The electoral college reflected the values and prevailing attitudes of the time, notably the belief among free, property-owning, wealthy elite white males that political power must remain in the hands of the elite class because the lower rungs of society are inherently unqualified to manage self-governance. While there may be some truth to the notion that democracy invites many unqualified citizens to participate, there is no evidence that an aristocratic class is capable of governing in the interests of broader society. Moreover, the EC, like other aspects of the original constitution, is squarely at odds with our modern social and political values and our understanding of what a modern democratic and egalitarian society ought to look like.
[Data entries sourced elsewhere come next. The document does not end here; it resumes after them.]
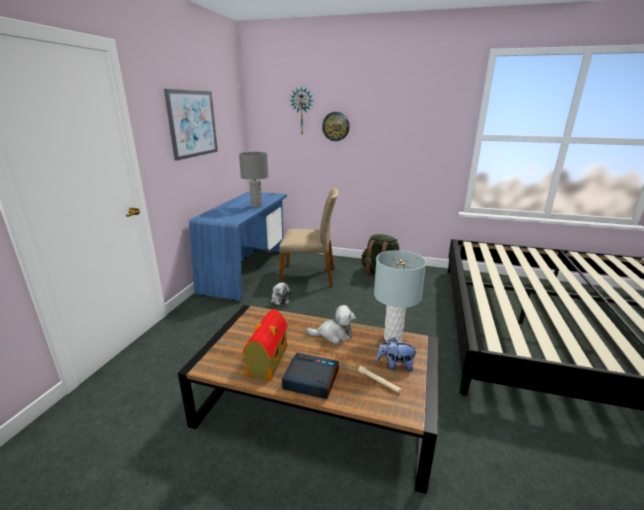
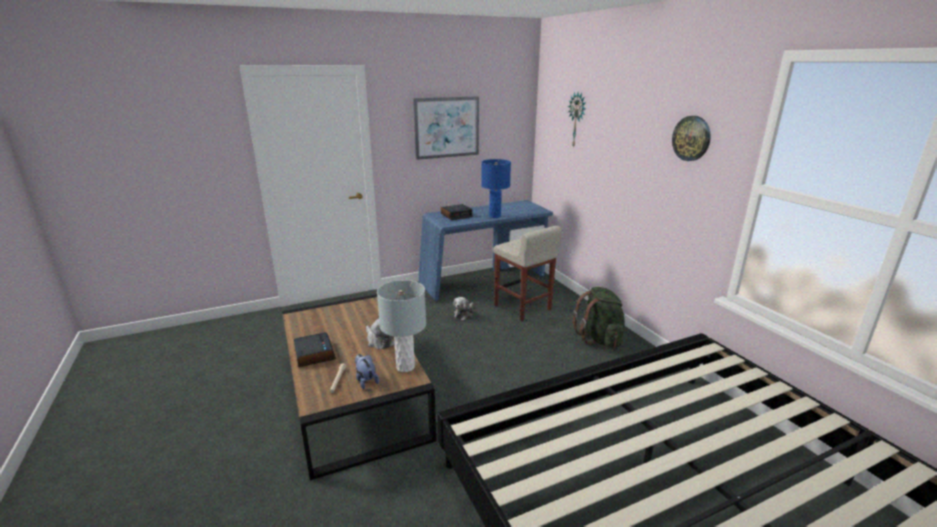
camera: 50 degrees right, 0 degrees up
grey table lamp [239,152,268,207] -> blue table lamp [481,159,511,218]
toy house [242,309,288,380] -> none
beige chair [279,188,338,287] -> beige stool [493,226,562,321]
wall clock [322,112,350,141] -> wall clock moved to [672,116,711,161]
none -> alarm clock [441,204,473,220]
But I don’t see anything or anyone changing it until the system breaks, and maybe that’s really what’s happening right now, and maybe that’s what Trumpism truly represents: the disintegration of the American republic as it has been defined by the Enlightenment era constitution. So perhaps it is the case that the system must first fail incontrovertibly in the eyes of the average person before there can be sufficient critical mass needed to transform America from an Enlightenment republic into something more advanced.

It almost happened that way in 2000. In the last week or two before the election, Bush’s team was more worried about winning the popular vote and losing the electoral vote than the other way around. And his team was prepared to launch a campaign to persuade electors to switch their votes to ratify the will of the people. New York Daily News, Nov. 1, 2000:

Another thing that almost happened in 2000 was that, while the Florida outcome was being debated in the courts, the GOP-controlled Florida legislature considered meeting to choose a GOP slate of electors by fiat.

Since each state has the authority to determine how to choose its electors, really the only question would have been, is it kosher for them to change the rules after Election Day just because they didn’t like the popular outcome? I could easily see a Supreme Court like the one we’ve got supporting a GOP legislature that overruled the vote in this manner.

Tru dat!

The linked article also says:

Two courts with differing decisions. Plop. Right in the laps of the Supreme Court.

And then there’s this:

This is why so many people hate and distrust the law.

I believe the state can still punish them, but their vote stands, which makes sense.

No, they can still throw them into prison for life for accepting bribes.

Do you expect the government that wins because of this to pursue such a case?

Sure, can’t you just imagine William Barr just jumping all over this? Well, if his side was losing maybe.

The State government, not the Feds.

It may not fall under their jurisdiction. Once the elector is chosen it is out of their hands-presuming the bribery happens after that, it would then be a Federal case.